Just a week after celebrating the opening its "chiller-free" Dublin datacenter, Microsoft is turning on its $500 million, 700,000-square-foot Chicago one.
Phase one of the Chicago datacenter opened on September 30. Microsoft is turning on power in phases there so "customers today will enjoy top-notch performance and availability while we control costs for Microsoft and its shareholders," according to a September 28 post on the Microsoft datacenters blog.
The Chicago datacenter is one of the largest datacenters in the world to make use of shipping containers, according to the company. Each of these containers holds 1,800 to 2,500 servers, which Microsoft officials have said enables the company to better conserve energy and take advantages of new power-effiency mechanisms.

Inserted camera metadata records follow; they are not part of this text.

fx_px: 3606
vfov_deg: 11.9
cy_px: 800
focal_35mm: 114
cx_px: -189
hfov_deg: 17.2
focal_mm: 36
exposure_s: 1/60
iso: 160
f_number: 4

"(T)he isolated nature of containers enables Microsoft and its vendors to research new approaches around power and cooling alternatives to reduce energy consumption even more in the future," according to the blog post from Arne Josefsberg, General Manager of Infrastructure Services for Microsoft's Global Foundation Services unit.
The Chicago center Chicago also is focused on "water-side economization, which enables us to cool the facility without requiring the high levels of electricity typically needed to power large chillers," according to Josefsberg.

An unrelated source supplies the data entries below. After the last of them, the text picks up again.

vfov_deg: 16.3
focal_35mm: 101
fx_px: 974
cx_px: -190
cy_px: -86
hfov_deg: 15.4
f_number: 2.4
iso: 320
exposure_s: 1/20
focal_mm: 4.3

Dublin, which is aimed primarily at fulfilling the cloud-service needs of Microsoft customers in Europe, the Middle East and Africa, officially began operations on July 1. According to Microsoft, it covers 303,000 square feet, and currently is providing 5.4 mega watts of critical power. It can expand to a total of 22.2 mega watts of critical power. Data Center Knowledge has photos of the Dublin datacenter here.
Speaking of Microsoft and its hosting plans, here is an interesting Azure roadmap slide from a September 2009 PowerPoint deck from Microsoft Application Architect David Gristwood. (Click on slide below to enlarge.)
This slide shows some of the features Microsoft is planning to offer as part of its Azure cloud platform this November, when it moves from beta to its first official release. It also includes information on what's on the team's plate for inclusion in Azure in the future, including System Center integration, enterprise ID federation, Common Language Runtime (CLR) support and analytics and reporting functionality.